The Last of the Dusk-Walkers

August 5, 2009
By Chrome_Clouds SILVER, Winterport, Maine
Chrome_Clouds SILVER, Winterport, Maine
9 articles 2 photos 7 comments

Our feet fell noiselessly as we made our way further into the deserted area. Sparse dried grasses littered the ground, while the occasional lizard scuttled away. The loose red dirt spiraled up around our legs as a warm, gentle breeze swept away at our backs. The setting sun stretched our shadows out fluidly in front of us. The mountains to our right loomed, almost as if they were watching our every move.

Tear streaks stained my face, though I didn’t bother to wipe them away. My eyes were no doubt red, as were the swooping cuts that were splayed on my face. I wasn’t crying about them, though. I glanced to my left where the last of the Dusk-Walkers plodded beside me. His movements were flowing despite the recent events. His long legs covered more ground than mine, but for once the Dusk-Walker wasn’t in a hurry. His face was drawn back, emotionless. His lips were neither in an annoyed frown nor a psychotic grin. His tapered nose was obviously broken, although he had wiped the blood away as quickly as possible. A long, fresh wound stretched from his right ear, over the bridge of his nose, and finished at his left jaw line. The scar on his left temple had been reopened.

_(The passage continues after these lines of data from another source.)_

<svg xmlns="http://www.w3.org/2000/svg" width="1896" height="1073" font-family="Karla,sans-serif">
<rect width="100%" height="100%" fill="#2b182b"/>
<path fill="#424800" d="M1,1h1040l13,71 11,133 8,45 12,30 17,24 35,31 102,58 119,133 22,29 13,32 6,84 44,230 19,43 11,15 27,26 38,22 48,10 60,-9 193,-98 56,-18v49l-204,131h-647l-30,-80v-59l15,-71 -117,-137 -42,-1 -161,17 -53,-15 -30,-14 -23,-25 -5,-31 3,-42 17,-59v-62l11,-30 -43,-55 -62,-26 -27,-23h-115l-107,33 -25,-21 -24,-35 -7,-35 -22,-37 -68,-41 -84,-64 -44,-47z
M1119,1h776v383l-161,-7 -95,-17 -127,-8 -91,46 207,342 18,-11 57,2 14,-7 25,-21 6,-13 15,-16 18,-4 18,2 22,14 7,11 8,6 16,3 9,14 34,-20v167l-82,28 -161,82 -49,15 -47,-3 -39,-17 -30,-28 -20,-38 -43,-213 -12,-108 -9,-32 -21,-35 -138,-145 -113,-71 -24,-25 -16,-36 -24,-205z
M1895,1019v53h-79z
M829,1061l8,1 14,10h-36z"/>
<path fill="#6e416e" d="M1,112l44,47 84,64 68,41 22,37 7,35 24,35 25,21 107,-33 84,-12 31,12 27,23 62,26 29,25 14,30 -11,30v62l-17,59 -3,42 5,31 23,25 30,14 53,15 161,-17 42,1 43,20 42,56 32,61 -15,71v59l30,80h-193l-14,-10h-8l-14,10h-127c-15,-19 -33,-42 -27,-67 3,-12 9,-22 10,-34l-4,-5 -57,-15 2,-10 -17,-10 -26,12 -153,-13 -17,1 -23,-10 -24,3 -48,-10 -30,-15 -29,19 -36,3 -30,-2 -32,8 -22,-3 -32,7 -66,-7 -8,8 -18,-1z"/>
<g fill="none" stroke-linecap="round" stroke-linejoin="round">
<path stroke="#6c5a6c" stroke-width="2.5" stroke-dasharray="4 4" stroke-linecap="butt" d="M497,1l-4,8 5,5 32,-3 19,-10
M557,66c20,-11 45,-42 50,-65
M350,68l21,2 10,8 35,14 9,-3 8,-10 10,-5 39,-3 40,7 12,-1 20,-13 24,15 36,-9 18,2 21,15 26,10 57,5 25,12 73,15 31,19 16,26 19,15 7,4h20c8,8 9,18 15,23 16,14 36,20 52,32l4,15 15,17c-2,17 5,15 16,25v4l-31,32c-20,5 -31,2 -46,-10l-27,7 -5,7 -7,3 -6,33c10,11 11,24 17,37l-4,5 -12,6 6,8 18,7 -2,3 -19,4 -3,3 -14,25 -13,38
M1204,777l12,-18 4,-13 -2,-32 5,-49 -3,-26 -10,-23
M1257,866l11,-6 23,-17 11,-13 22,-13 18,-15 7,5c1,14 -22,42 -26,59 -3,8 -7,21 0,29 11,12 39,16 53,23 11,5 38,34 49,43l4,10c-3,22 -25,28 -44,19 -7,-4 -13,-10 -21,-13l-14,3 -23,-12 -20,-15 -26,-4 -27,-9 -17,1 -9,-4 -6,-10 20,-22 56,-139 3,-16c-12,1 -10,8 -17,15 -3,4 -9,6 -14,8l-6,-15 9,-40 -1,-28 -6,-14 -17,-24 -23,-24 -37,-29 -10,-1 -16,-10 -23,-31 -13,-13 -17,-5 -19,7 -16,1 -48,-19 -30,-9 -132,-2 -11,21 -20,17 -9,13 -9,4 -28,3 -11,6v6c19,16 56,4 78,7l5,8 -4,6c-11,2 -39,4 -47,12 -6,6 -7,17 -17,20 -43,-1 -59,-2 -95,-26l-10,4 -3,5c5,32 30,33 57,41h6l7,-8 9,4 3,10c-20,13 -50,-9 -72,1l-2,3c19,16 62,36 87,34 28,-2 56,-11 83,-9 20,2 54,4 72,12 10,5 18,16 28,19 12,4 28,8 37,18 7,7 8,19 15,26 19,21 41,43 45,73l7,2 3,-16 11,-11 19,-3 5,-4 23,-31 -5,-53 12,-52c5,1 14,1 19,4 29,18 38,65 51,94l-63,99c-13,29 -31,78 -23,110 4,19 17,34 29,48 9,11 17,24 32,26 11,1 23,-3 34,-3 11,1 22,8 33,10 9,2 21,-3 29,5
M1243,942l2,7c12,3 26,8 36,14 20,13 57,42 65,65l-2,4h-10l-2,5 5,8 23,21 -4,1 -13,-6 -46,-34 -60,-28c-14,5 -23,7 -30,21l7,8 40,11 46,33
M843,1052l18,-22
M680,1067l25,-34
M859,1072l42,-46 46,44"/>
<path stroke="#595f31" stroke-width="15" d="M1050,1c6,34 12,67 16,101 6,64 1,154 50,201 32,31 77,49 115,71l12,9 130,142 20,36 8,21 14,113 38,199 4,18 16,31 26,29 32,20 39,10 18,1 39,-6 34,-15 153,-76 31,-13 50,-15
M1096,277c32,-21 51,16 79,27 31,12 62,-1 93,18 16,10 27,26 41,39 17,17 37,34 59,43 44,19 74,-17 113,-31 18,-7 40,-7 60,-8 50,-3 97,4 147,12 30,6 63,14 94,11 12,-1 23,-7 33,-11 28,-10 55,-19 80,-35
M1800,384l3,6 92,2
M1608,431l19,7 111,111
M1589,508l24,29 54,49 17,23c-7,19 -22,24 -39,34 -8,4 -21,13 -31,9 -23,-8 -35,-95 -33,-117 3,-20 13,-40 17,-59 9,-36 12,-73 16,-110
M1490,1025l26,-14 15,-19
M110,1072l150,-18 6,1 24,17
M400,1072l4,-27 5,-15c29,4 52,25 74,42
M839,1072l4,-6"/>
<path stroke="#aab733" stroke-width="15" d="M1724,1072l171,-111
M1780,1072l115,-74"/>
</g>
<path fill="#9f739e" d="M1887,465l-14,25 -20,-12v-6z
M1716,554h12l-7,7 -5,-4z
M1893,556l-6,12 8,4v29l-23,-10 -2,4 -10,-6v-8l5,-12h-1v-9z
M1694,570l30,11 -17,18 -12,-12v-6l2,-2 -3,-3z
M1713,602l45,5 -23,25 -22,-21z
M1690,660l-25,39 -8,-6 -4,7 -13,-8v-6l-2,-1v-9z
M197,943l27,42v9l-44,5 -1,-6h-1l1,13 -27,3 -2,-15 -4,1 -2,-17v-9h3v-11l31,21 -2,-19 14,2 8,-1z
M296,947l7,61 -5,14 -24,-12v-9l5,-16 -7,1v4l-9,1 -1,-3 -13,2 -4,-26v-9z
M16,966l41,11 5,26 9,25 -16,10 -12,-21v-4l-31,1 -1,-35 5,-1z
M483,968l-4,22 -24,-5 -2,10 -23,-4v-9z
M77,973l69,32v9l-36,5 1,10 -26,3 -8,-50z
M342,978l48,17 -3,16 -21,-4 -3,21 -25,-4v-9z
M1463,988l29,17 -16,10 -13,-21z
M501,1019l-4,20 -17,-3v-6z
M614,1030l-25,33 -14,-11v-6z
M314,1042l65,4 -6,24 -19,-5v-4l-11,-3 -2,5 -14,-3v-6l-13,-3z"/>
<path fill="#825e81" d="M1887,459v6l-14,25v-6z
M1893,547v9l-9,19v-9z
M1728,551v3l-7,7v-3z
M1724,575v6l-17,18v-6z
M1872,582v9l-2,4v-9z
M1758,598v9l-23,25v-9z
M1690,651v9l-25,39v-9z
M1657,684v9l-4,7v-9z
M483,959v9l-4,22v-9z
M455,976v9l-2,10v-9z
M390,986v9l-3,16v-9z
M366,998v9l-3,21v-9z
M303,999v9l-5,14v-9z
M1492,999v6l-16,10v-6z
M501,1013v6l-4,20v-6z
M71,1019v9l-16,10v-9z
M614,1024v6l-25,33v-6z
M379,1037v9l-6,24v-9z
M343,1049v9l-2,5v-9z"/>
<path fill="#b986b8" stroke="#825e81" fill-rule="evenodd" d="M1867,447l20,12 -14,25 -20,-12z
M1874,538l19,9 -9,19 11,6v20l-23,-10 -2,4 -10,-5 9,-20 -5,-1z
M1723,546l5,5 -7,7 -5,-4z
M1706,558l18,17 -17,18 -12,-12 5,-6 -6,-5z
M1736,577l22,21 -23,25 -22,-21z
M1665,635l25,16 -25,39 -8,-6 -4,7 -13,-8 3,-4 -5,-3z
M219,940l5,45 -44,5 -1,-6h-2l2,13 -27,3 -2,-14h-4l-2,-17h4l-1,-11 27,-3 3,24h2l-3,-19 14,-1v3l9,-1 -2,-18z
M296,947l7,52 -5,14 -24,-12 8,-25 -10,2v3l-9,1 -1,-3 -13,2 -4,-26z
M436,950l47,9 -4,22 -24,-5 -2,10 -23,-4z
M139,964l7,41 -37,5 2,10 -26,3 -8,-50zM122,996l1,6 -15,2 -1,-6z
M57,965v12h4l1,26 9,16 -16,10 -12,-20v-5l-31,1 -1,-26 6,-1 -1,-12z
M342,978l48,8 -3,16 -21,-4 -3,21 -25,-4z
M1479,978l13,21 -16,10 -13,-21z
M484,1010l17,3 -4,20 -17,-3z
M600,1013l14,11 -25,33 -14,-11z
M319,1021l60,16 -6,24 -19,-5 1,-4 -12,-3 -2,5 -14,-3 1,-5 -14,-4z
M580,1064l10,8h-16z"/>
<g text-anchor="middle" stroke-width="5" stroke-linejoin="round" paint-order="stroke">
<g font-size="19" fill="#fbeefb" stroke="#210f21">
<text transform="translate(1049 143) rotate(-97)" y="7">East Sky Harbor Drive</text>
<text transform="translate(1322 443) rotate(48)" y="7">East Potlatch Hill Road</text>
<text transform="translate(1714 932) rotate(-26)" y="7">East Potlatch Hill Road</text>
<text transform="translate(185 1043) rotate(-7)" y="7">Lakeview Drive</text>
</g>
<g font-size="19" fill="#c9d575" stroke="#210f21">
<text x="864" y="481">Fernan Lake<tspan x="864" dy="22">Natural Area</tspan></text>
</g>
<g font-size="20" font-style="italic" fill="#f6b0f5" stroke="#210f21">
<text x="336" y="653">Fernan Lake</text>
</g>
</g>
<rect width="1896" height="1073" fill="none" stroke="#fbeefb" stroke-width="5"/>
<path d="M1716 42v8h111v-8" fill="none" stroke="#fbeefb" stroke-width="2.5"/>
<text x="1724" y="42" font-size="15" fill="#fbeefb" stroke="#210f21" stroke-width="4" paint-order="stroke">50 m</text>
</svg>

The blood on his and my clothes were more from others though. The Dusk-Walker had fought his best, which was saying something. However, his best had been his worst too. He seemed to sense me thinking this and turned his tawny eyes towards me. I snatched my line of sight away and shuddered, looking at the ground. I had grown used to his looks of grief, exasperation, and rage long ago. This look was something different. There was no emotion behind his sharp eyes. We both knew what was happening, what was going to happen, but he still remained blank. It almost hurt, like one of the punches from before, to see him this way. This was not the Dusk-Walker I’d been running around with for the past months.

His long legs no longer carried him with a full, proud stride. His hands weren’t restless, fidgeting and feeling over every detail. His usually clean, crisp clothes were rumpled and stained with sweat, among other things. His previously cropped brown hair had grown long and was sticking to his scalp. I assumed I looked much the same way. It was very likely that the only difference between our appearances were the salty tracks running down my face and over my chin.

The Dusk-Walker stopped so suddenly that I kept walking. The only indication of his pause was the stillness of his lank shadow. I turned and used the sleeve of my thin, worn jacket to try and wipe dry my face. For the first time since the fight he focused on me alone. Since the beginning of our walk he hadn’t said a word to me, not even a grunt of acknowledgement. His eyes, which had been dull now seemed to spark up. A little light of the old Dusk-Walker started to break through the haze. Then the light swelled and a familiar, mischievous grin slid onto the Dusk-Walkers thin lips. However, his broadening smile made me frown.

He held out his long thin arms and clasped my shoulders. He had to bend his neck so his deep eyes could meet mine. There was something of a hidden message hidden there, but I couldn’t discern it. I didn’t rightly want to either, as he had things in his head not meant for mine. I didn’t look away this time, though. I blinked back tears and kept his gaze with something not unlike a stubborn glare. He started pulling me closer to him in a soft hug, dry lips brushing my bloodied and probably bruised cheek. I choked back a sob and shivered, burying my head in the crook of his neck. He put one long-fingered hand on the back of my neck, while his free arm wrapped snuggly around my back.

After a minute of standing like this he took a step back, hands returning to my shoulders. His grin hadn’t disappeared yet, although the light in his eyes had been replaced with a mixture of concern and longing. He must have seen the look on my face though, because he tucked the gaze back away, replacing it with a full-fledged excitement.

“Just wait until the moon’s up,” he added one of his harsh, echoing laughs and took his hands back, sliding them into his pockets. He stepped back farther and started to fade along with the sun. I couldn’t hold back a shrill cry as he disappeared. His grin seemed to grow wider though, lasting until the very last second. But eventually, the mischievous, anxious smile winked out too; a parting gift to a friend.